Je n'ai pu que réprimer. Je l'aurais tué, j'aurais mis le feu à l'appartement et je me serais tué juste après sans cela. Tout devait rester à l'intérieur, question de vie ou de mort. Alors j'ai réprimé de toute mes forces. Je savais que si je laissé vivre l'émotion, j'aurais pu perdre tout contrôle. Que si je laissais le moindre geste jaillir... en une seconde, un brasier.
Au levé du matin, elle est là. La petite flamme encore lumineuse d'amour pour elle. C'est de la folie. Elle pourrait au moins s'éteindre, merde. Au moins, je pourrais fuir à toute jambe. Rien je reste là, affectueux de nouveau et aimant de tout mon coeur.
Mais la vie ne s'arrête pas là, elle assène coup sur coup, durant la journée jusqu'à ce que ma tête entre dans mes épaules. Oulallaa je suis pas beau à voir ce soir.
Je ne connaissais pas la jalousie. Elle vient de faire son entrée par la grande porte, en fanfare et triomphe dès son arrivé. Elle a rasé en un seul de ses souffles toutes mes armées, le bon sens balayé, le discernement soufflé, la sagesse n'est même pas venue s'interposée. Il n'y avait qu'un réflexe d'auto-contrôle, de répression. Heureusement qu'il était là.
C'est que toute conscience disparait par moment. Il ne reste que le hurlement, une longue agonie s'en suit. J'ai bien cru ne pas survivre. Je ne savais pas quoi faire. Je ne sais toujours pas. J'étais terrifié, je le suis toujours.

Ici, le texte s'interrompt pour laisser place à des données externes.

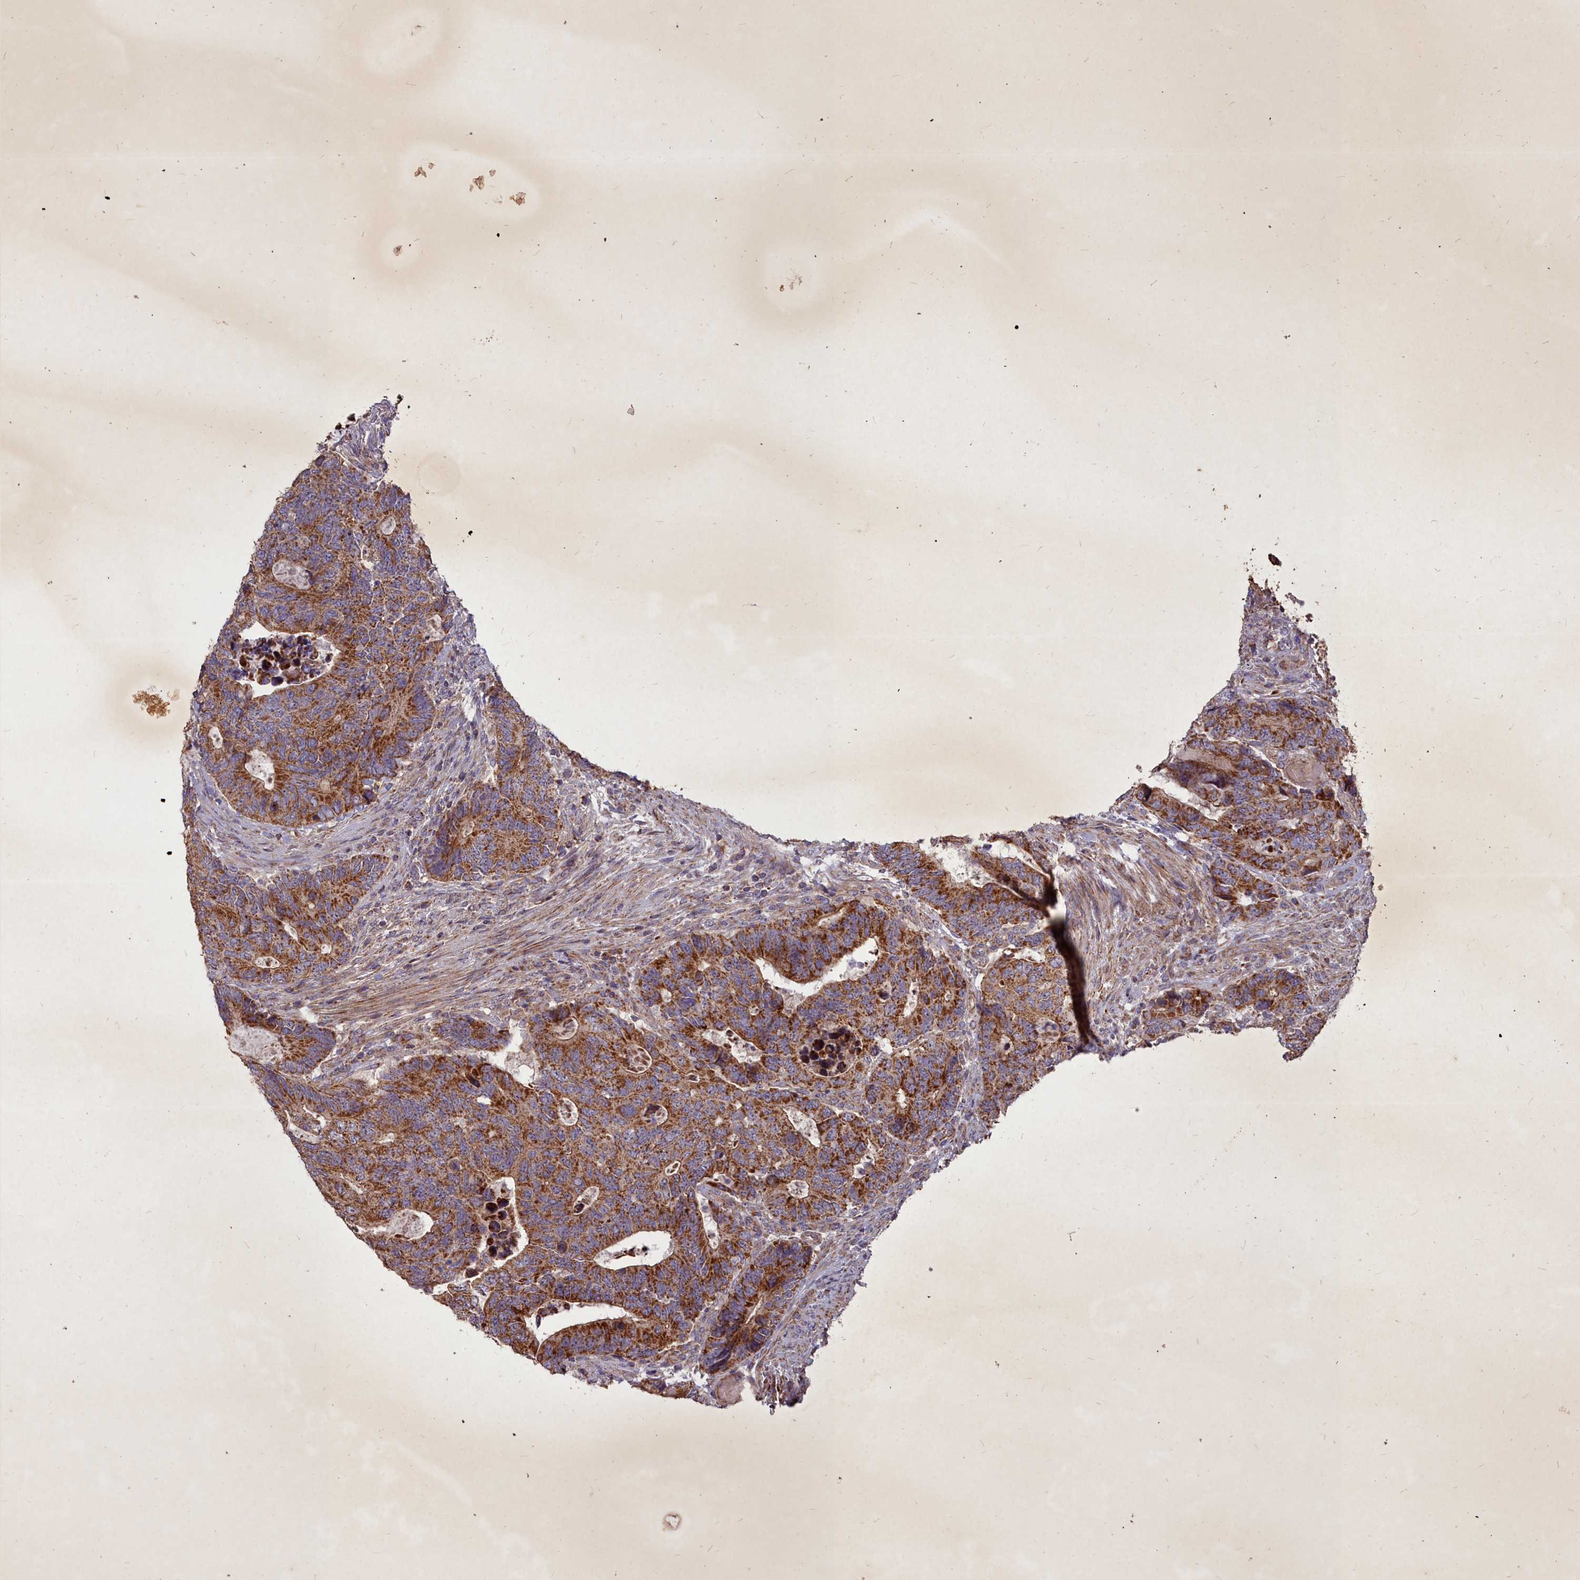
{"staining": {"intensity": "strong", "quantity": ">75%", "location": "cytoplasmic/membranous"}, "tissue": "colorectal cancer", "cell_type": "Tumor cells", "image_type": "cancer", "snomed": [{"axis": "morphology", "description": "Adenocarcinoma, NOS"}, {"axis": "topography", "description": "Colon"}], "caption": "This photomicrograph demonstrates colorectal adenocarcinoma stained with immunohistochemistry to label a protein in brown. The cytoplasmic/membranous of tumor cells show strong positivity for the protein. Nuclei are counter-stained blue.", "gene": "COX11", "patient": {"sex": "male", "age": 87}}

Je me sens traumatisé, mon corps est anesthésié. Comme si je m'étais fait rouer de coup de pied toute la nuit. Ce soir, les douleurs sortent les unes après les autres. Le bas du dos puis les jambes, la nuque commence à tirer.
Je vois clairement ce que l'on appelle "crime passionnelle". Cela peut arriver à tout moment. Pourtant jamais je n'avais approché même de loin cet état. Je me croyais à l'abris, oulalalala, non.
Je ressens de la honte et de la culpabilité. Beaucoup de peur et d'impuissance. Les rats ont déjà quitté le navire.
Aucune leçon a tirer pour le moment.
C'est juste le moment de pleurer.
Je remercie le ciel de n'avoir fait de mal à personne.
Je te remercie de m'avoir épargné des funestes conséquences qu'aurait pu générer ma souffrance.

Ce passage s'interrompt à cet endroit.